Pero no todos los despachos eran iguales. En Ciudad Real, la Comisión Provincial de Examen de Penas —una institución creada para revisar sentencias impuestas durante la represión franquista y valorar si se ajustaban a criterios de justicia y proporcionalidad— recibió su expediente. Lo leyeron. Lo escucharon. Y vieron algo distinto. Sí, era propagandista de izquierdas. Pero también había salvado vidas. Había enfrentado el odio. Había actuado con riesgo. Con coraje. Con humanidad.
El 25 de junio de 1940, propusieron reducir la pena a tres años. No por indulgencia, sino por justicia.
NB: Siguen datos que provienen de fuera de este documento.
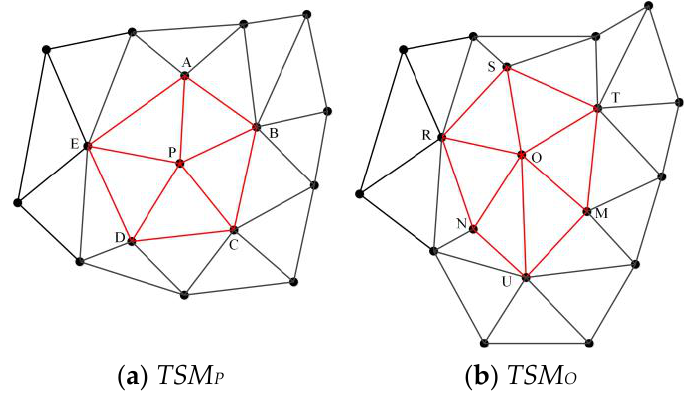
Figure 7. Triangular mesh structure of ( a ) TSM P and ( b ) TSM O .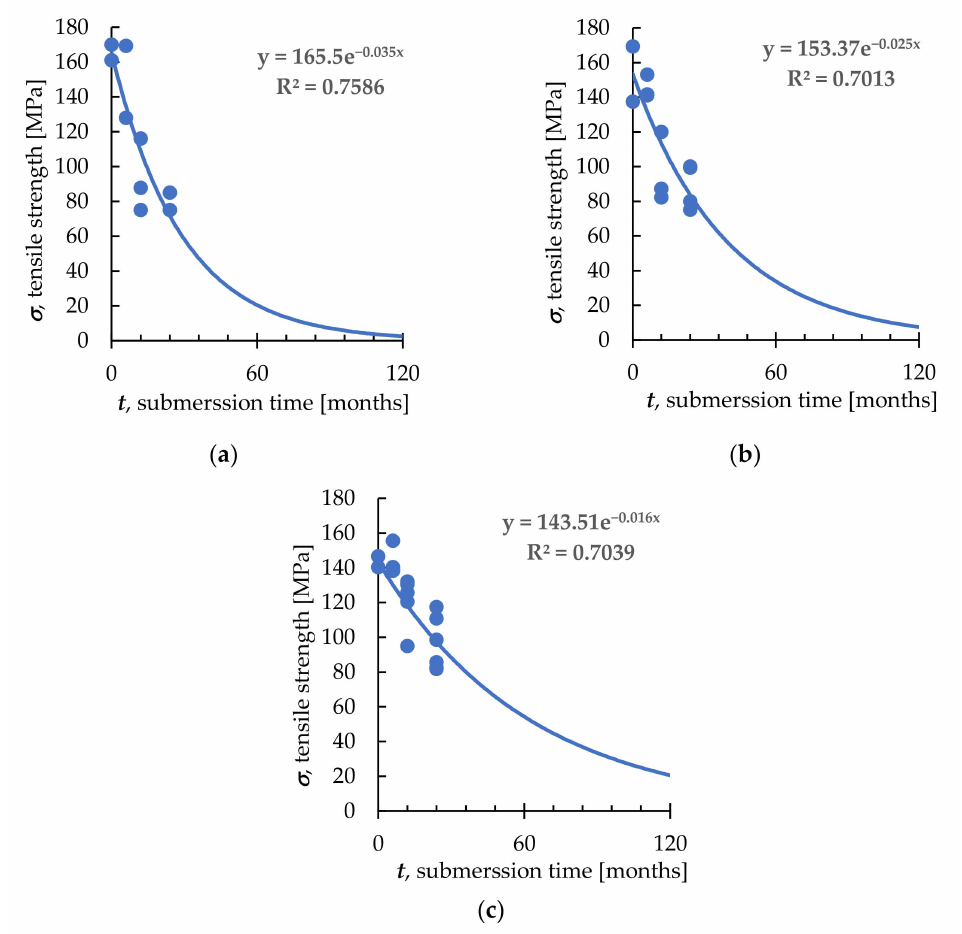
Figure 3. Mathematical strength degradation prediction model: ( a ) UD0 ◦ ; ( b ) (0/90) s; ( c ) (0/45/90) s fiber layout configuration.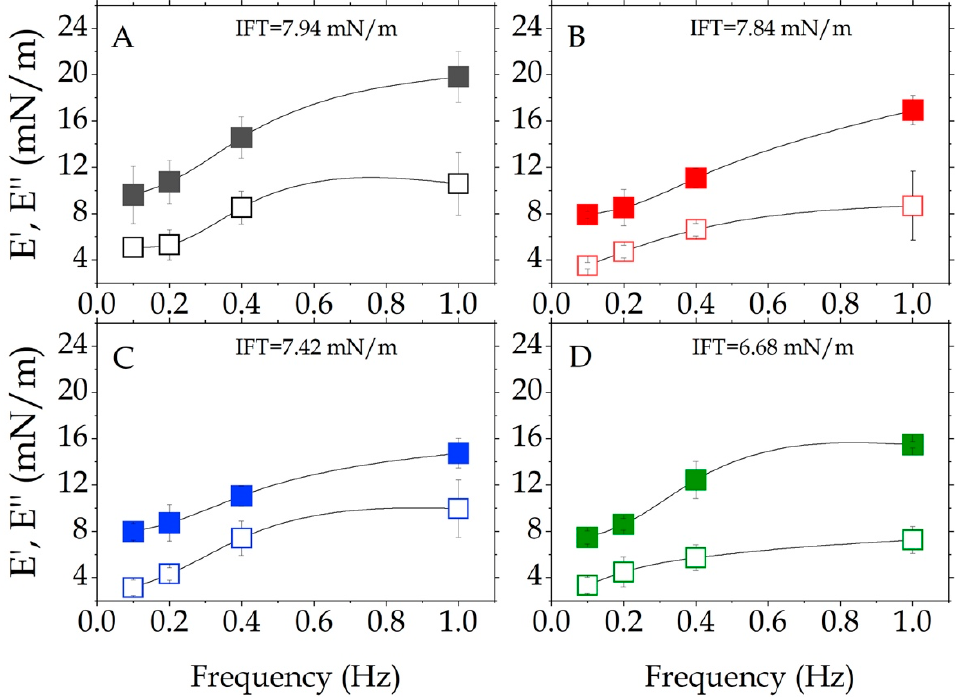
Figure 8. Interfacial viscoelastic properties of SPPH at room temperature (20 ± 0.01 °C) with 0 M ( A ), 0.1 M ( B ), 0.2 M ( C ) and 0.4 M ( D ) NaCl. Storage modulus (E ′ ) represented with closed symbols and loss modulus (E ″ ) with open symbols. Final Interfacial Tension Values (IFT) are also presented for each sample. Dash line is guide to the eye.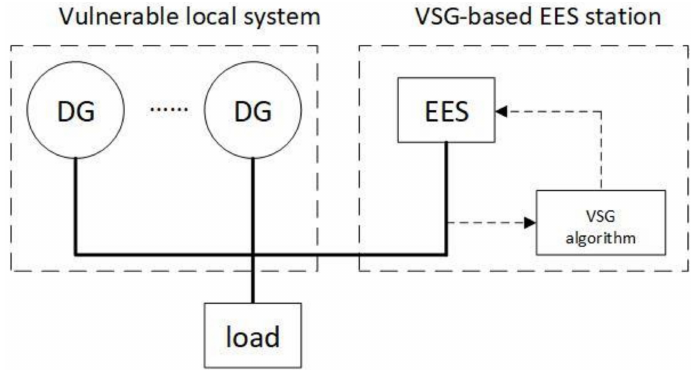
Figure 10. Schematic of a vulnerable AC system with an auxiliary VSG energy storage system (ESS).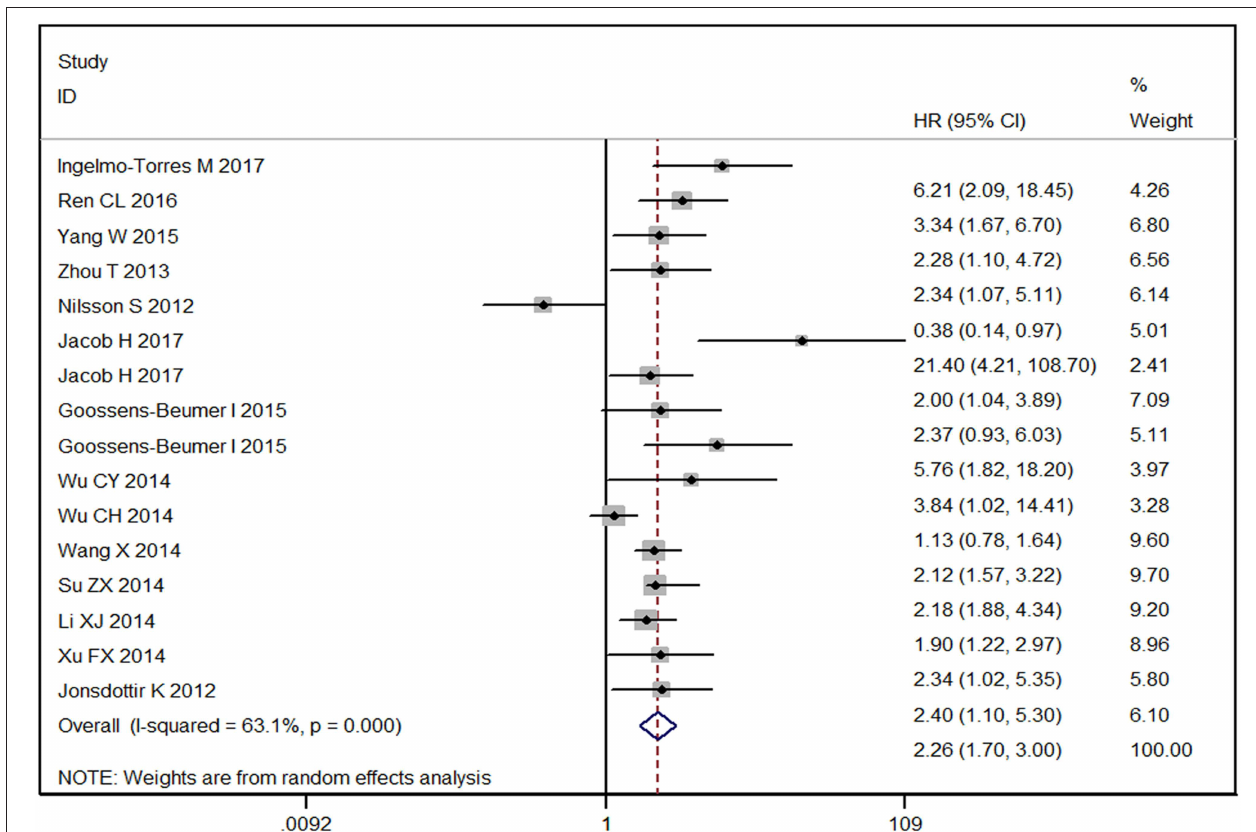
FIGURE 3 | Forest plot of the prognostic meta-analysis of the association between miR-92a family and the risk of cancers. HR, hazard radio; 95% CI, 95% confidence interval.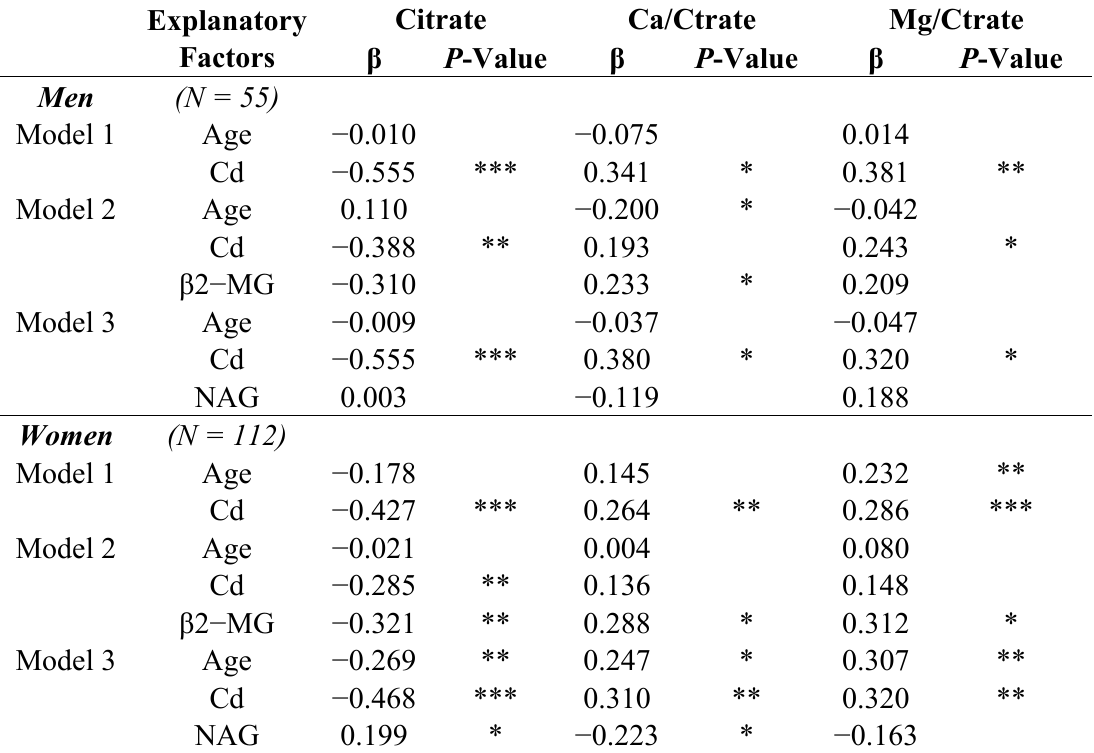
Table A1. Standardized regression coefficients ( β ) for urinary cadmium and renal markers in linear regression model for urinary citrate, calcium/citrate and magnesium/citrate in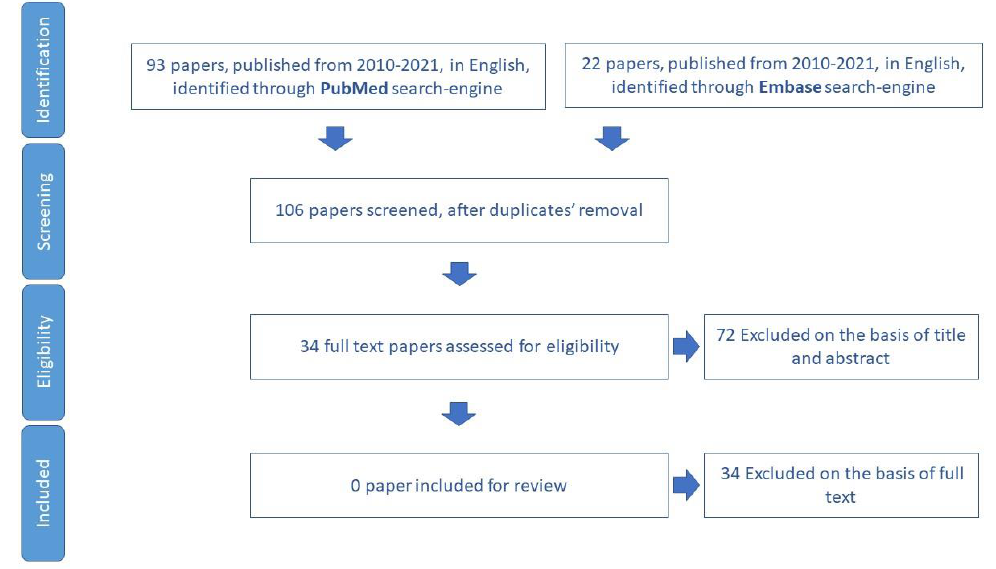
Figure 5. Process of study selection for assessment of adherence to medical visits.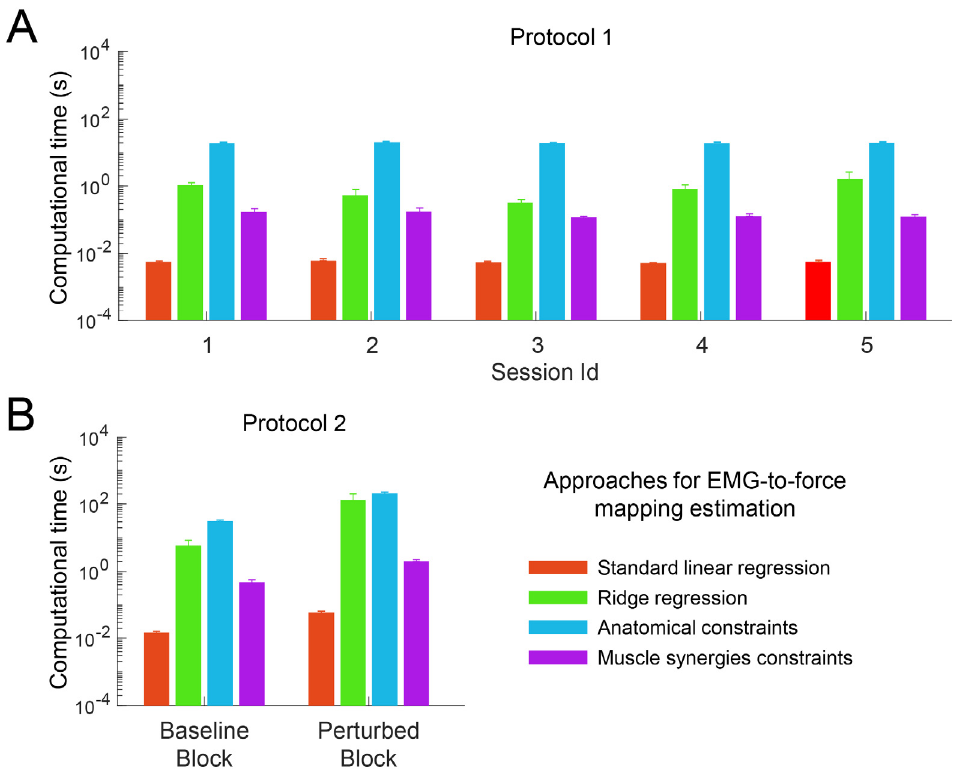
Figure 3. Computational time, i.e., the time required to calculate the EMG-to-force mapping with different approaches (color-coded, mean ± SE across participants). The y axis is in logarithmic scale. ( A ). results got from data collected during protocol 1. ( B ). results got from data collected during protocol 2.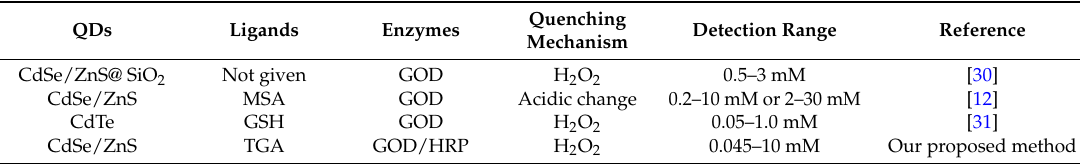
Table 1. Detection limits and ranges for optically based glucose detection using QDs.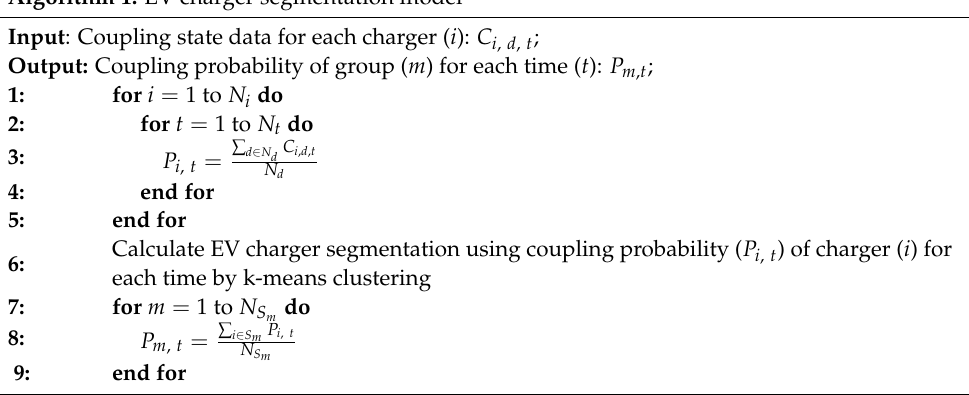
Algorithm 1: EV charger segmentation model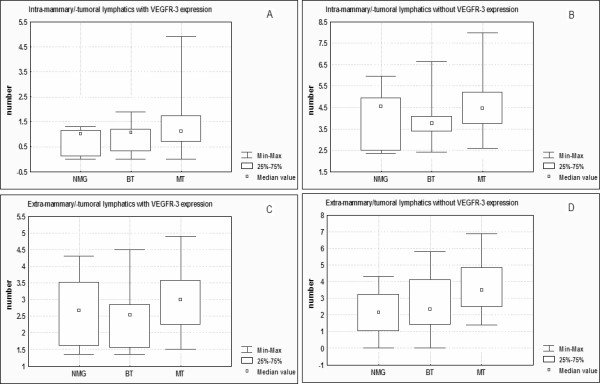
Number of lymphatics with and without VEGFR-3 expression in intramammary/intratumoral (A, B) and extramammary/extratumoral (C, D) fields in normal mammary gland (NMG), benign tumours (BT) and malignant tumours (MT).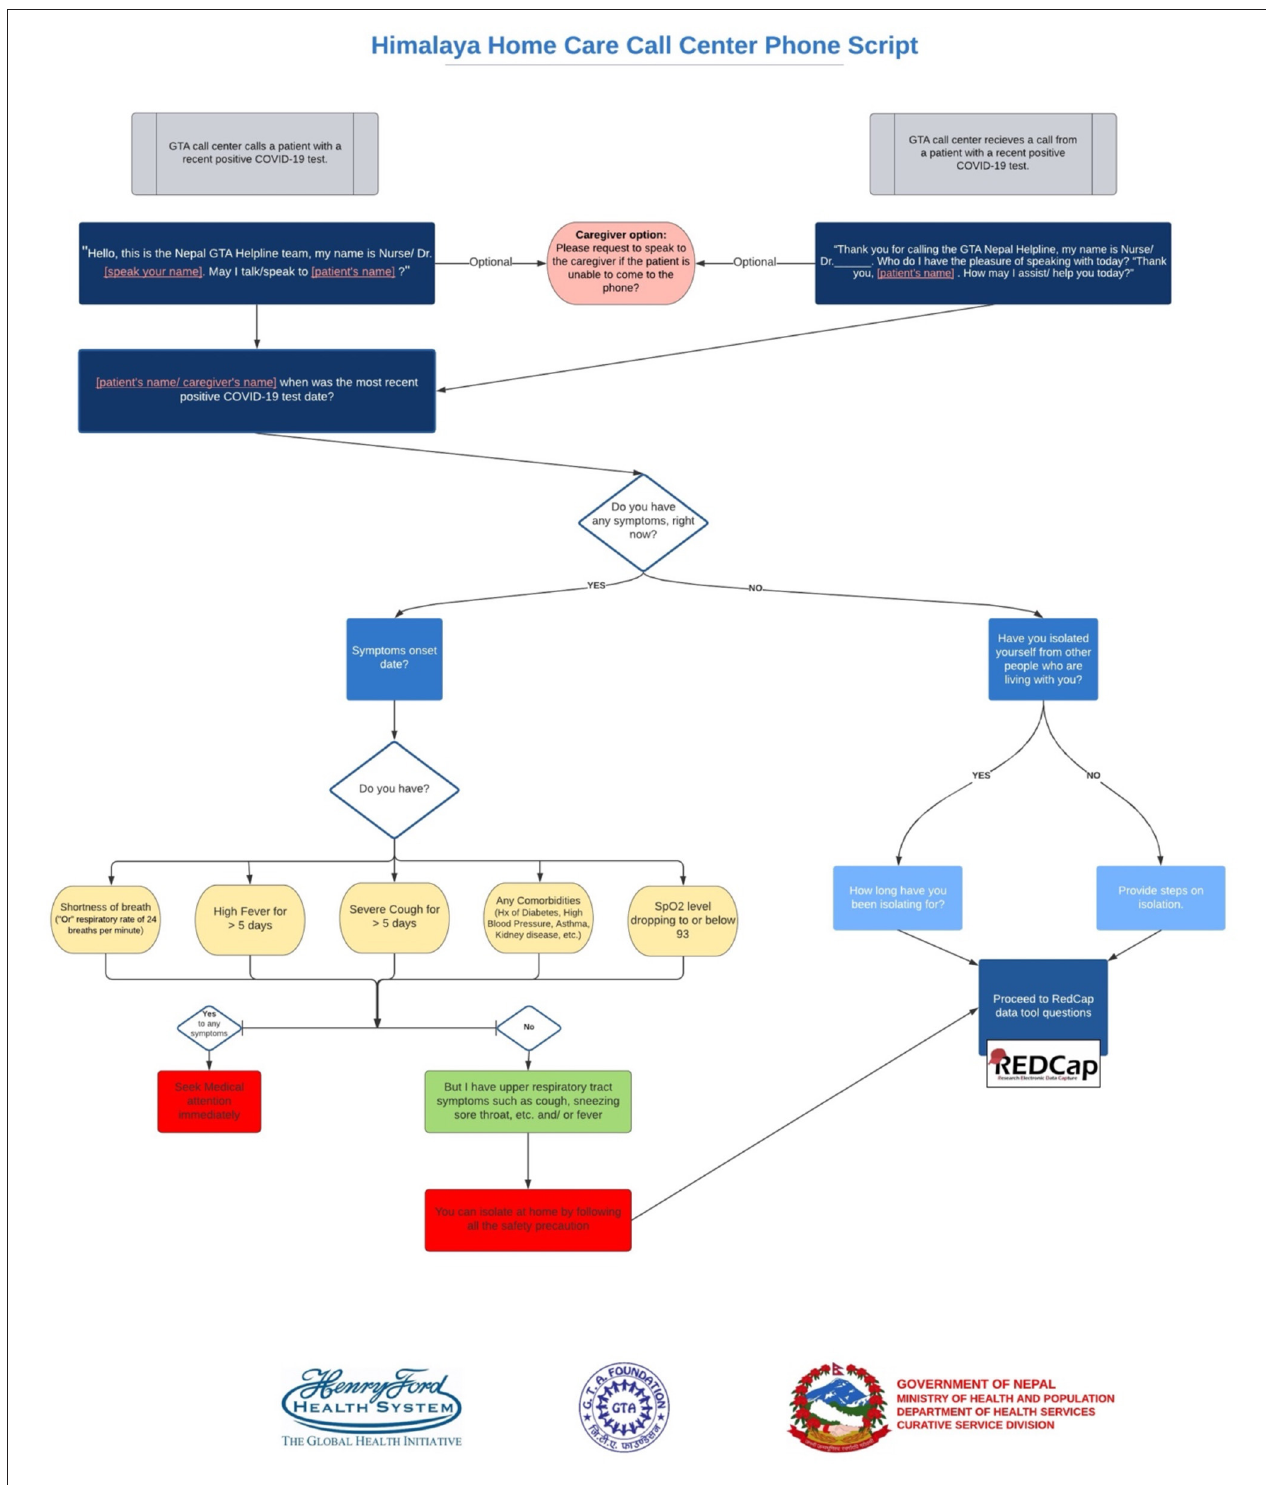
FIGURE 1 | Himalaya home care call center phone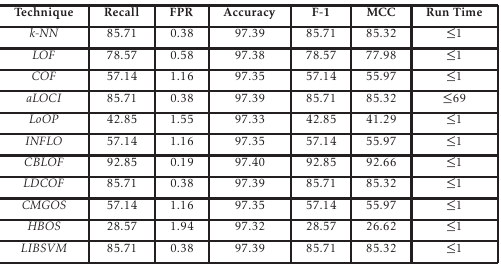
Table 5. Performance of Anomaly Detection Techniques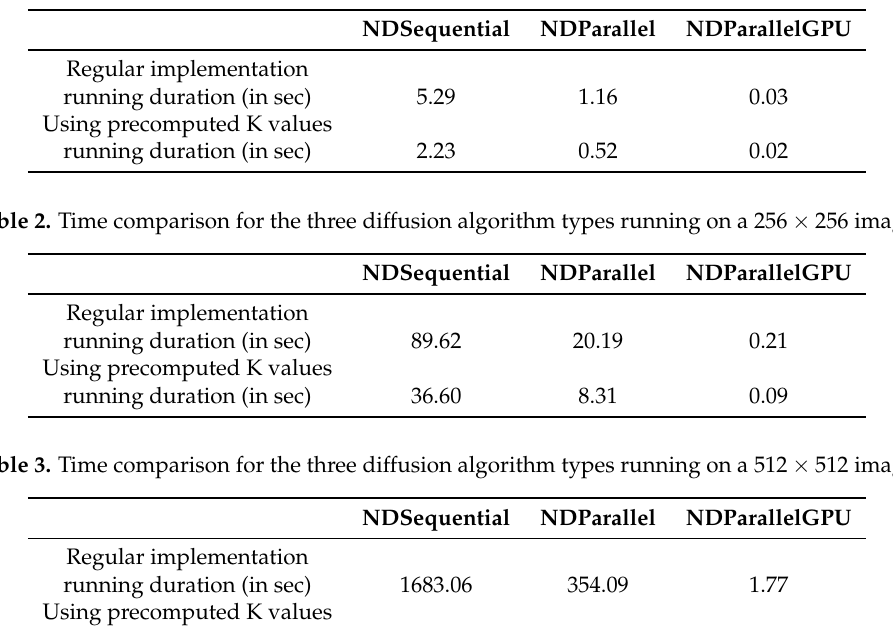
Table 1. Time comparison for the three diffusion algorithm types running on a 128 × 128 image.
Reconocieron que Manuel había librado de la muerte a varias personas, que había roto listas de ejecución y que su conducta durante el dominio republicano había sido ejemplar. El auditor militar de Mérida no confirmó la reducción, pero decretó prisión atenuada en su domicilio hasta que se dictara resolución definitiva. El coronel del Estado Mayor en Badajoz dio su conformidad el 27 de agosto. Y así, el 11 de septiembre de 1940, Manuel Alcaide Viso salió de la Prisión Provincial de Bilbao, donde entró procedente de la prisión de Castuera. No por absolución. No por olvido. Sino por una pausa en la condena. Una tregua en la historia.
Pero en Calzada, los nombres de quienes vivieron gracias a él seguían y siguen contándose. De padres a hijos. De vecinos a generaciones. Porque hay gestos que no se archivan. Hay decisiones que no se olvidan. Manuel no fue mártir ni héroe. Fue un hombre que eligió proteger. Que obedeció una orden, pero no al odio. Que salvó vidas sin pedir nada a cambio. Su sentencia fue firme. Pero su memoria, no.
Porque en los márgenes del expediente, donde la tinta se mezcla con la conciencia, hay una verdad que resiste: que incluso en los tiempos más oscuros, hubo quienes eligieron la luz. Y así, entre márgenes y silencios, la historia de Manuel Alcaide Viso sigue viva. No por lo que hizo. Sino por lo que se negó a hacer.
Hoy, tantos años después, cuando las heridas de aquella España aún se dibujan en los márgenes de la historia, Manuel Alcaide Viso merece algo más que el silencio. Merece que su nombre se pronuncie con respeto. Que su gesto de humanidad sea recordado. Que su memoria se convierta en ejemplo. Porque en tiempos donde la violencia era norma, él eligió la compasión. Porque salvó vidas sin pedir nada. Porque rompió listas de muerte y enfrentó el odio con dignidad. Calzada de Calatrava debería honrarlo. Con una placa, con un acto, con un relato que se enseñe. No para glorificarlo, sino para reconocer que, incluso en los momentos más oscuros, hubo quienes eligieron la luz.
Y esa luz, la que él encendió, aún puede alumbrar el presente.